Action item: Extract every line below that contains the word "hand".

++++++++++

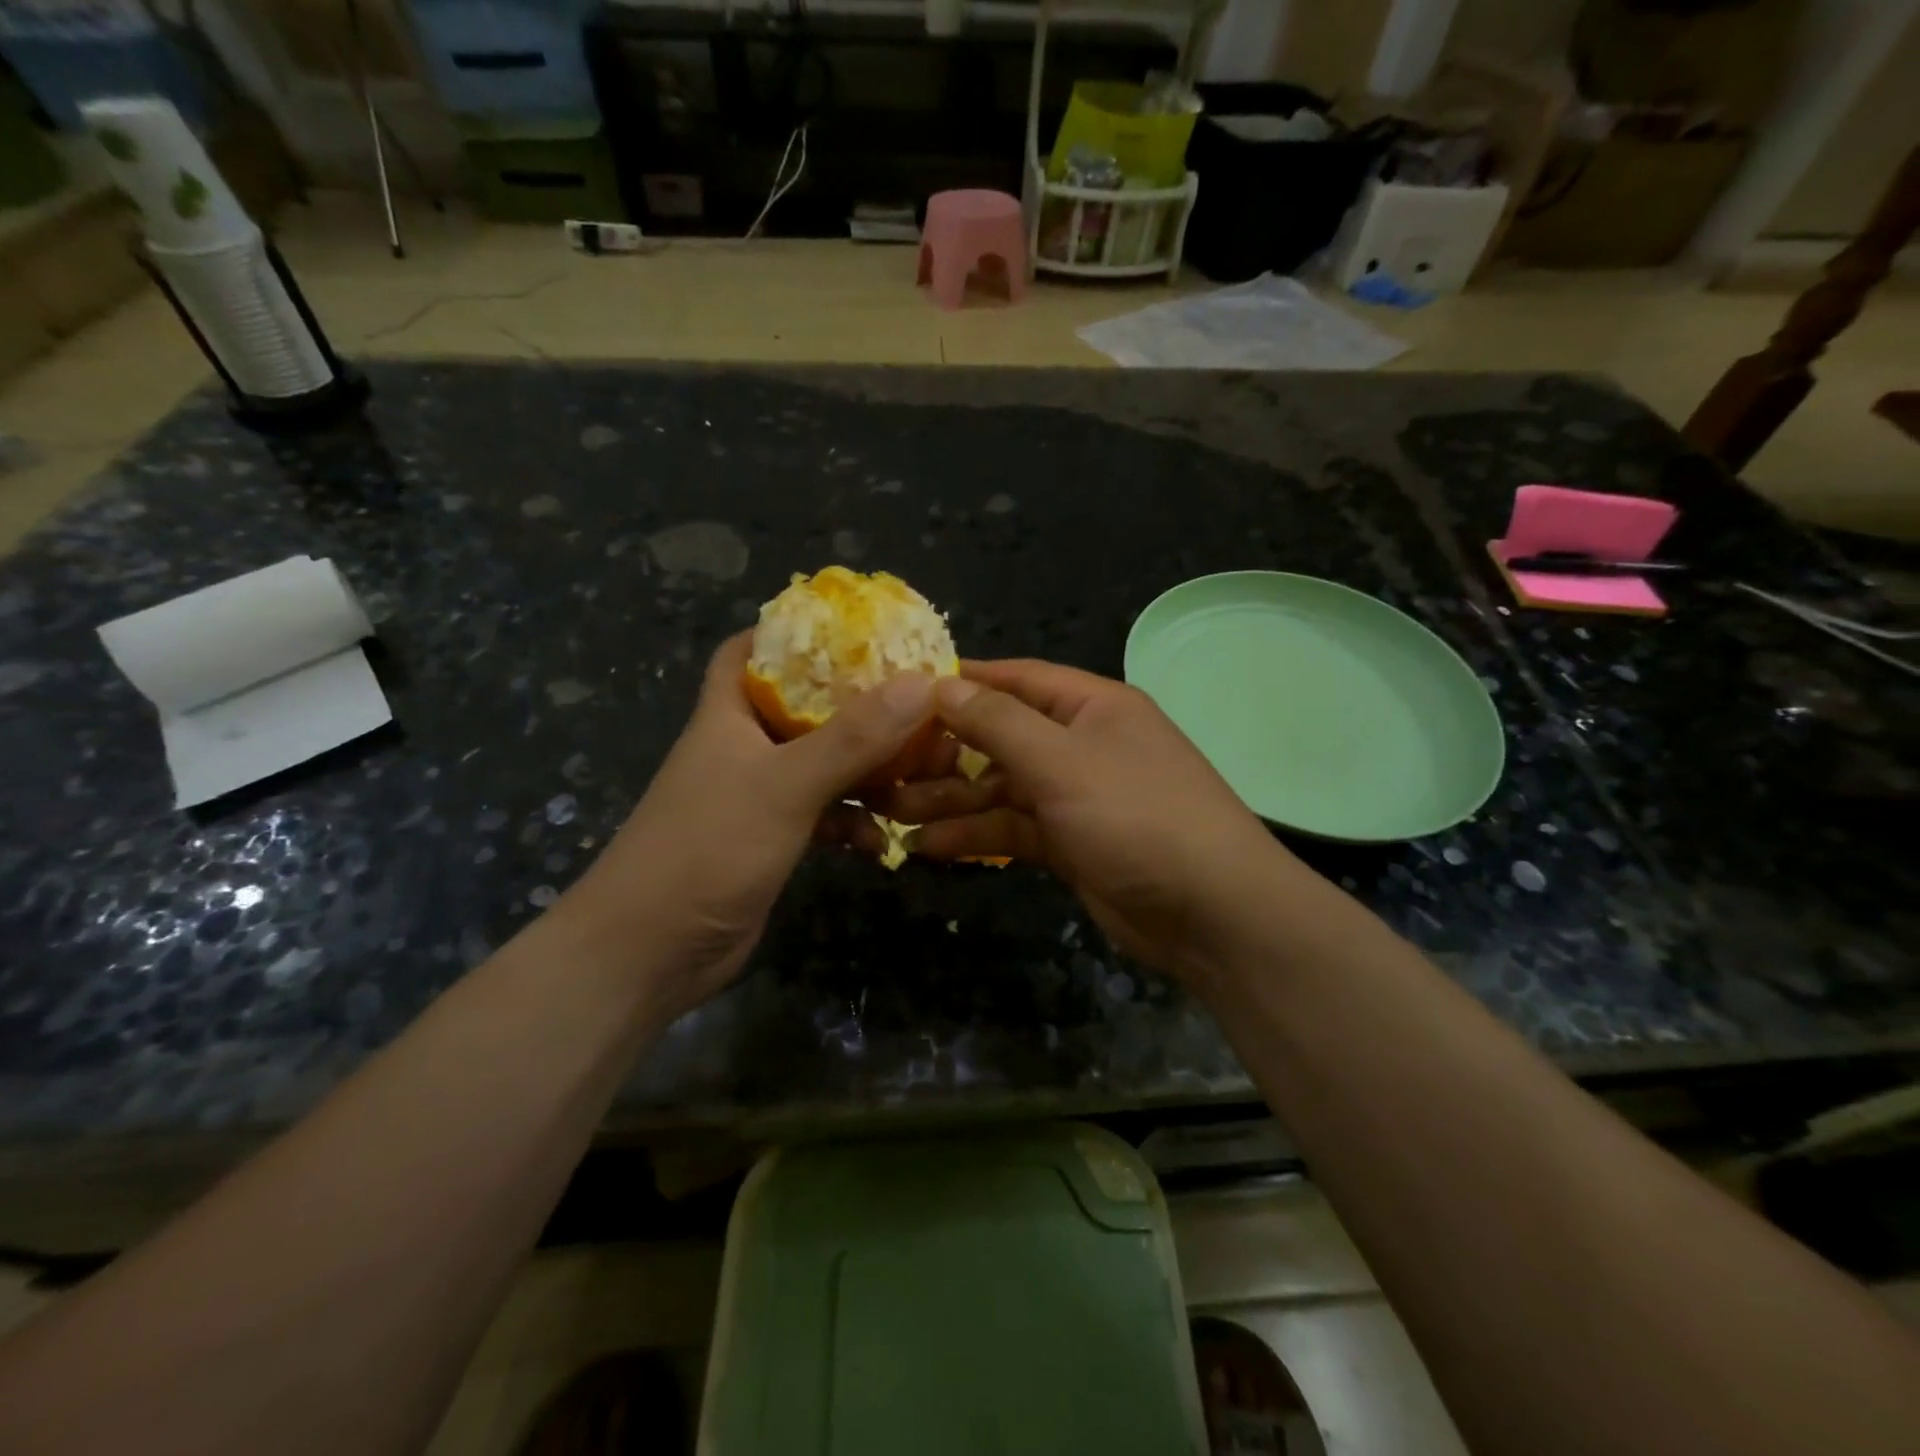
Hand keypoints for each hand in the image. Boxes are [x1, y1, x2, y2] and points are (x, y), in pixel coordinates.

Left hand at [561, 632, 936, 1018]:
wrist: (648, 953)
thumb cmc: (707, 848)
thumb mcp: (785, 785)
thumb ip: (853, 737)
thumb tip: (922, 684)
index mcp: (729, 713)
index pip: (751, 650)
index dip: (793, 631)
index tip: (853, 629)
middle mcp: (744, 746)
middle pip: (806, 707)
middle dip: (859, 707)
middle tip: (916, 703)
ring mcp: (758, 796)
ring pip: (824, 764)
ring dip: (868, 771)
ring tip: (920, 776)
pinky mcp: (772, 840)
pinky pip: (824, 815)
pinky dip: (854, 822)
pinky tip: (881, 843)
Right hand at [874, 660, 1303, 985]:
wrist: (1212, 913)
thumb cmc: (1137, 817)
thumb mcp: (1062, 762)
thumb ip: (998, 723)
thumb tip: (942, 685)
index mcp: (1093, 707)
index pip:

++++++++++

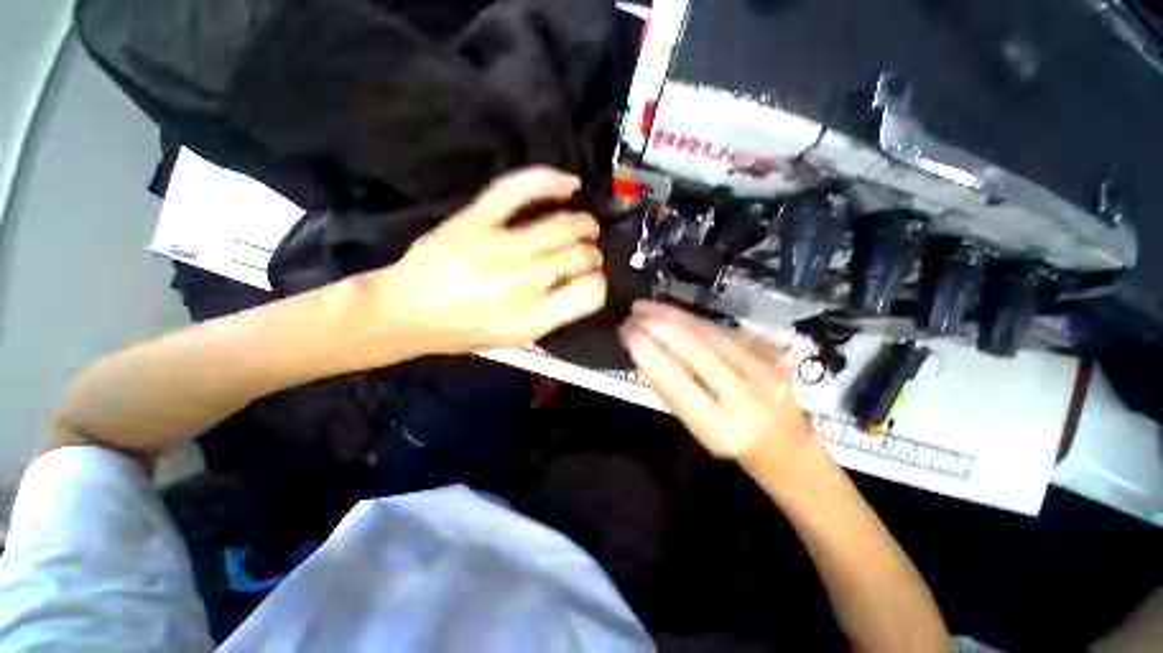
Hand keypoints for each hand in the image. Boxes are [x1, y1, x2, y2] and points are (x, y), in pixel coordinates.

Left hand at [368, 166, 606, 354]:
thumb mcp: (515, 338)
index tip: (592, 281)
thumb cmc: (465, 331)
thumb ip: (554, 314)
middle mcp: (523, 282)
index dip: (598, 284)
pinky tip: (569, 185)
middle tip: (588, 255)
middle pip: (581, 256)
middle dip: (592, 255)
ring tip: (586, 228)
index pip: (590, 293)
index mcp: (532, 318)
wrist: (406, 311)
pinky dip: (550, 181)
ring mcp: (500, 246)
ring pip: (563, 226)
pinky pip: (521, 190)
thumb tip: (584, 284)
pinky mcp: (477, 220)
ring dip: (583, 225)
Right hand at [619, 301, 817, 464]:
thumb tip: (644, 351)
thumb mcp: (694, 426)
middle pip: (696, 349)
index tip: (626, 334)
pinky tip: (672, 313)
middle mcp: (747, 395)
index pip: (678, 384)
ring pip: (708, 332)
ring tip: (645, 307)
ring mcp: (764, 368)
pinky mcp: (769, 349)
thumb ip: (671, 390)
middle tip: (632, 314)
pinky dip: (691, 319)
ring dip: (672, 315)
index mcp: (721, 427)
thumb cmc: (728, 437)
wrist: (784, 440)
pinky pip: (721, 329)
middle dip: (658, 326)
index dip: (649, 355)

++++++++++

Response:
Hand keypoints for each hand in the image. Boxes are [x1, y1, x2, y2] and points are (x, y), in pixel coordinates.
Left hand at [561, 632, 936, 1018]:
Right hand at [874, 660, 1303, 985]:
Hand keypoints for each hand in the image. Boxes are [x1, y1, x2, y2] and points are (x, y), in pixel coordinates.
Left hand at [368, 166, 606, 354]:
Right hand at [619, 301, 817, 464]:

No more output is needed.